• TASK GOAL: Below are the records; copy exactly the lines from the first through the one containing "engaging environment for", both included, and leave out the pictures.

• AVAILABLE RECORDS:

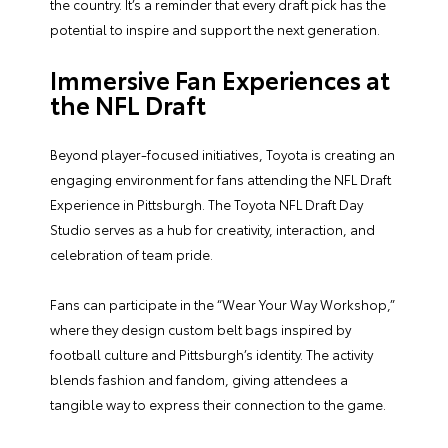
the country. It’s a reminder that every draft pick has the
potential to inspire and support the next generation.
Immersive Fan Experiences at
the NFL Draft
Beyond player-focused initiatives, Toyota is creating an
engaging environment for fans attending the NFL Draft
Experience in Pittsburgh. The Toyota NFL Draft Day
Studio serves as a hub for creativity, interaction, and
celebration of team pride.
Fans can participate in the “Wear Your Way Workshop,”
where they design custom belt bags inspired by
football culture and Pittsburgh’s identity. The activity
blends fashion and fandom, giving attendees a
tangible way to express their connection to the game.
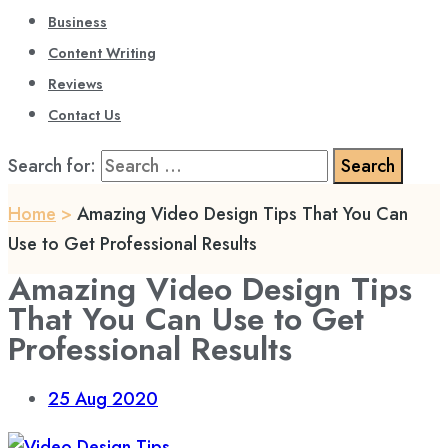
Business
Content Writing
Reviews
Contact Us
Search for:
Home
>
Amazing Video Design Tips That You Can
Use to Get Professional Results
Amazing Video Design Tips
That You Can Use to Get
Professional Results
25
Aug 2020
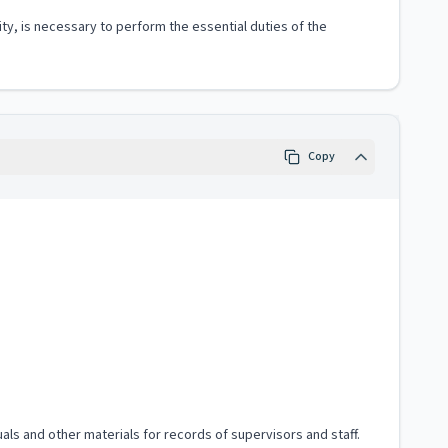
ity, is necessary to perform the essential duties of the
Copy
als and other materials for records of supervisors and staff.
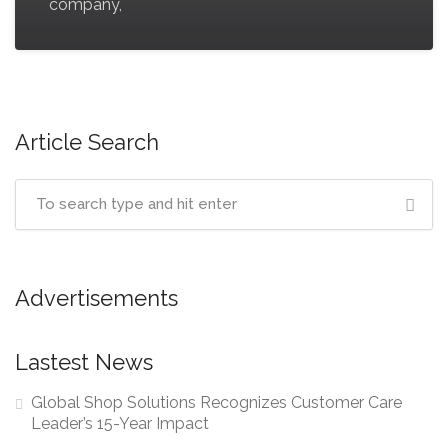
company,
Article Search
Advertisements
Lastest News
Global Shop Solutions Recognizes Customer Care
Leader’s 15-Year Impact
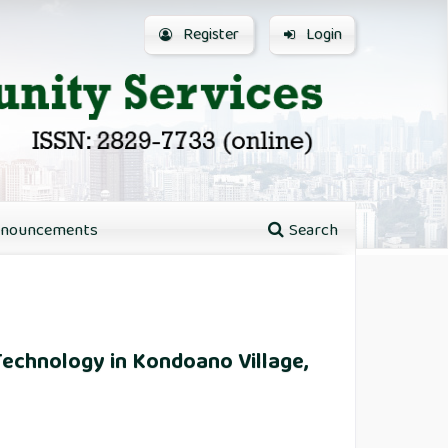
Register
Login
nouncements
Search
Technology in Kondoano Village,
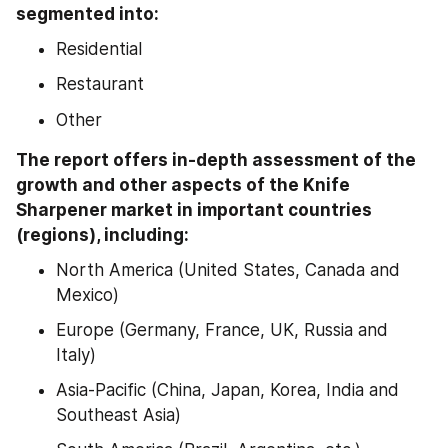
segmented into:
Residential
Restaurant
Other
The report offers in-depth assessment of the 
growth and other aspects of the Knife 
Sharpener market in important countries 
(regions), including:
North America (United States, Canada and 
Mexico)
Europe (Germany, France, UK, Russia and 
Italy)
Asia-Pacific (China, Japan, Korea, India and 
Southeast Asia)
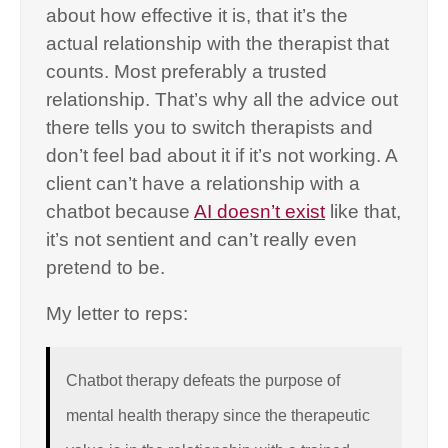
about how effective it is, that it’s the
actual relationship with the therapist that
counts. Most preferably a trusted
relationship. That’s why all the advice out
there tells you to switch therapists and
don’t feel bad about it if it’s not working. A
client can’t have a relationship with a
chatbot because
AI doesn’t exist
like that,
it’s not sentient and can’t really even
pretend to be.
My letter to reps:
Chatbot therapy defeats the purpose of
mental health therapy since the therapeutic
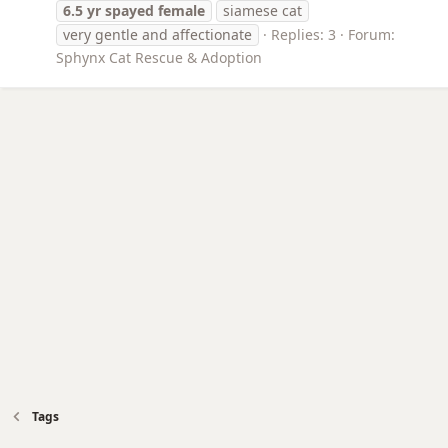
6.5
yr
spayed
female
siamese cat
very gentle and affectionate
Replies: 3
Forum:
Sphynx Cat Rescue & Adoption
Tags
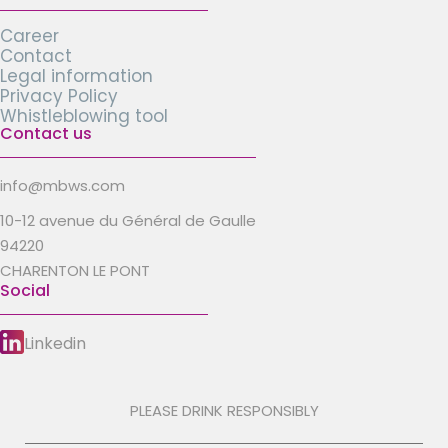
Career
Contact
Legal information
Privacy Policy
Whistleblowing tool
Contact us
info@mbws.com
10-12 avenue du Général de Gaulle
94220
CHARENTON LE PONT
Social
Linkedin
PLEASE DRINK RESPONSIBLY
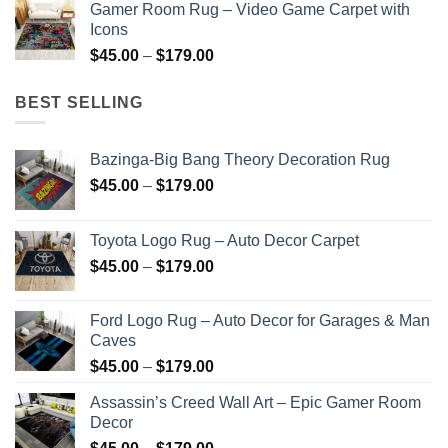
Gamer Room Rug – Video Game Carpet with
$45.00
Icons
through
Price
$
45.00
–
$
179.00
$179.00
range:
$45.00
BEST SELLING
through
$179.00
Bazinga-Big Bang Theory Decoration Rug
Price
$
45.00
–
$
179.00
range:
$45.00
Toyota Logo Rug – Auto Decor Carpet
through
Price
$
45.00
–
$
179.00
$179.00
range:
$45.00
Ford Logo Rug – Auto Decor for Garages & Man
through
Caves
$179.00
Price
$
45.00
–
$
179.00
range:
Assassin’s Creed Wall Art – Epic Gamer Room
$45.00
Decor
through
Price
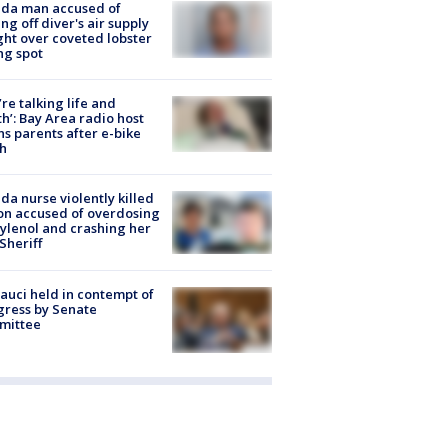
ida man accused of
ing off diver's air supply
ight over coveted lobster
ng spot
’re talking life and
h’: Bay Area radio host
s parents after e-bike
h
ida nurse violently killed
on accused of overdosing
ylenol and crashing her
 Sheriff
Fauci held in contempt of
ress by Senate
mittee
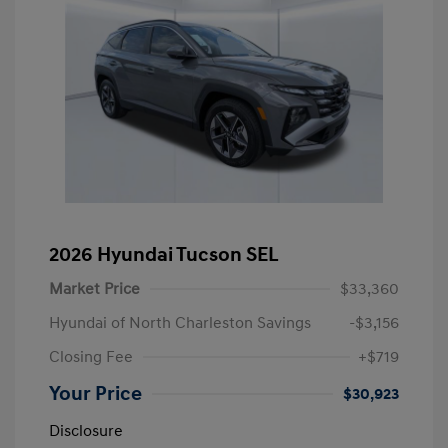
2026 Hyundai Tucson SEL
Market Price
$33,360
Hyundai of North Charleston Savings
-$3,156
Closing Fee
+$719
Your Price
$30,923
Disclosure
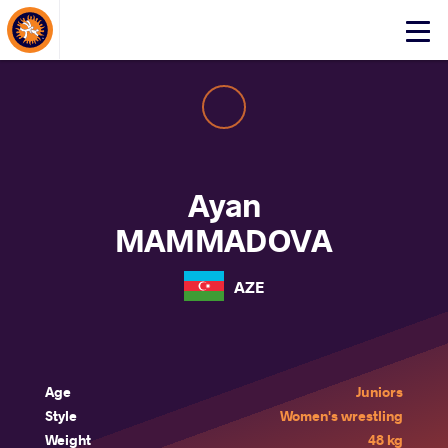
About Events
Click
here
to
open
mobile
menu
Ayan
MAMMADOVA
AZE
Age
Juniors
Style
Women's wrestling
Weight
48 kg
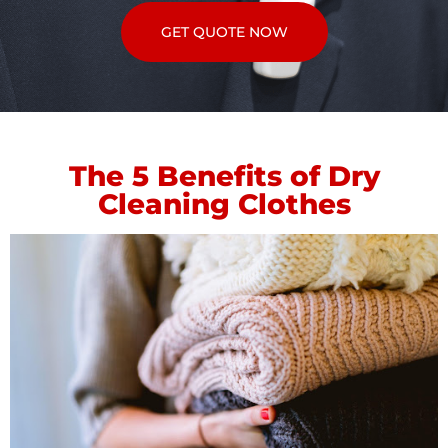
GET QUOTE NOW
The 5 Benefits of Dry
Cleaning Clothes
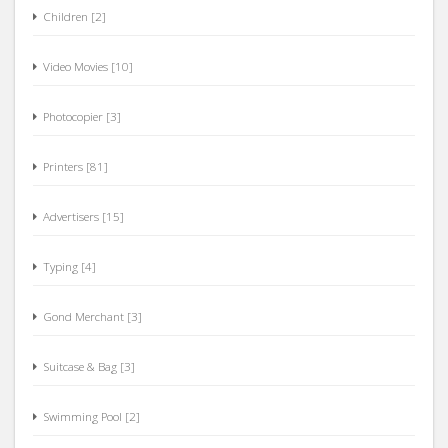
Children [2]
Video Movies [10]
Photocopier [3]
Printers [81]
Advertisers [15]
Typing [4]
Gond Merchant [3]
Suitcase & Bag [3]
Swimming Pool [2]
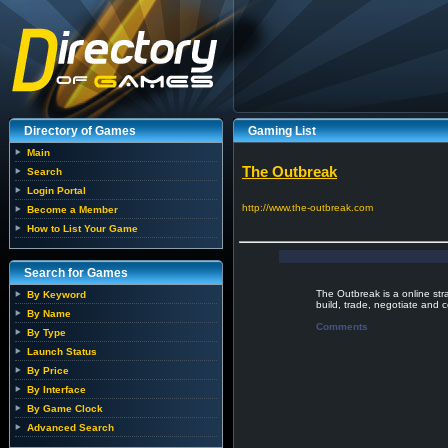
Directory of Games
Gaming List
Main
The Outbreak
Search
Login Portal
http://www.the-outbreak.com
Become a Member
How to List Your Game
Search for Games
The Outbreak is a online str
By Keyword
build, trade, negotiate and 
By Name
Comments
By Type
Launch Status
By Price
By Interface
By Game Clock
Advanced Search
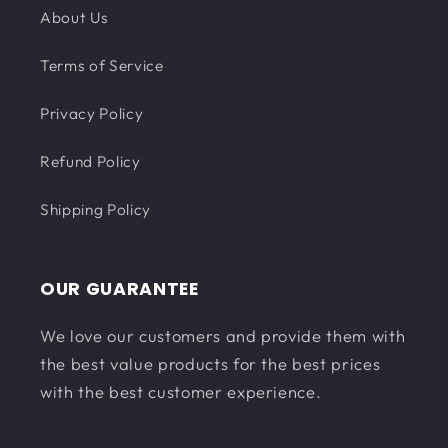
About Us
Terms of Service
Privacy Policy
Refund Policy
Shipping Policy
OUR GUARANTEE
We love our customers and provide them with
the best value products for the best prices
with the best customer experience.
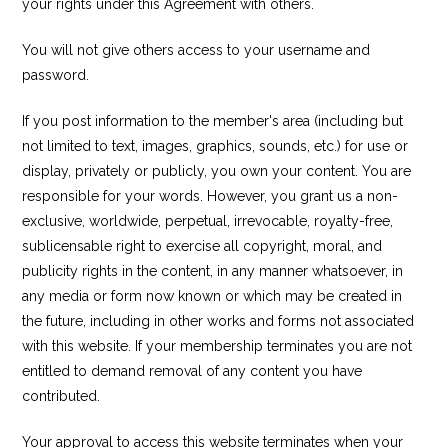
your rights under this Agreement with others.
You will not give others access to your username and
password.
If you post information to the member's area (including but
not limited to text, images, graphics, sounds, etc.) for use or
display, privately or publicly, you own your content. You are
responsible for your words. However, you grant us a non-
exclusive, worldwide, perpetual, irrevocable, royalty-free,
sublicensable right to exercise all copyright, moral, and
publicity rights in the content, in any manner whatsoever, in
any media or form now known or which may be created in
the future, including in other works and forms not associated
with this website. If your membership terminates you are not
entitled to demand removal of any content you have
contributed.
Your approval to access this website terminates when your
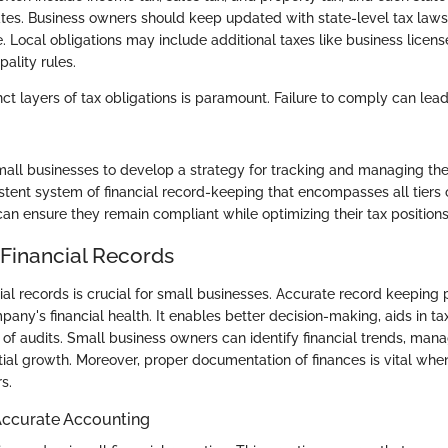
ates. Business owners should keep updated with state-level tax laws
 Local obligations may include additional taxes like business license
ality rules.
ct layers of tax obligations is paramount. Failure to comply can lead
 small businesses to develop a strategy for tracking and managing th
stent system of financial record-keeping that encompasses all tiers o
an ensure they remain compliant while optimizing their tax positions
 Financial Records
ial records is crucial for small businesses. Accurate record keeping 
pany's financial health. It enables better decision-making, aids in t
 of audits. Small business owners can identify financial trends, man
tial growth. Moreover, proper documentation of finances is vital whe
s.
Accurate Accounting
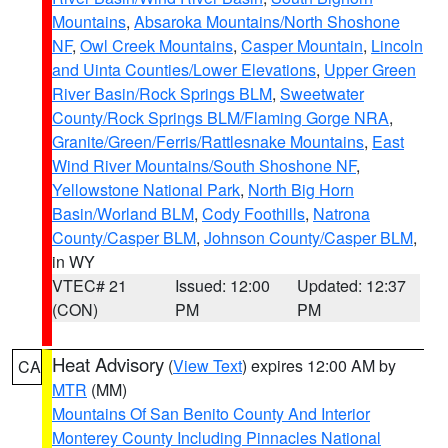
Mountains
,
Absaroka Mountains/North Shoshone
NF
,
Owl Creek Mountains
,
Casper Mountain
,
Lincoln
and Uinta Counties/Lower Elevations
,
Upper Green
River Basin/Rock Springs BLM
,
Sweetwater
County/Rock Springs BLM/Flaming Gorge NRA
,
Granite/Green/Ferris/Rattlesnake Mountains
,
East
Wind River Mountains/South Shoshone NF
,
Yellowstone National Park
,
North Big Horn
Basin/Worland BLM
,
Cody Foothills
,
Natrona
County/Casper BLM
,
Johnson County/Casper BLM
,
in WY
VTEC# 21
Issued: 12:00
Updated: 12:37
(CON)
PM
PM
Heat Advisory
(
View Text
) expires 12:00 AM by
CA
MTR
(MM)
Mountains Of San Benito County And Interior
Monterey County Including Pinnacles National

• COMPLETED TASK:
the country. It’s a reminder that every draft pick has the
potential to inspire and support the next generation.
Immersive Fan Experiences at
the NFL Draft
Beyond player-focused initiatives, Toyota is creating an
engaging environment for fans attending the NFL Draft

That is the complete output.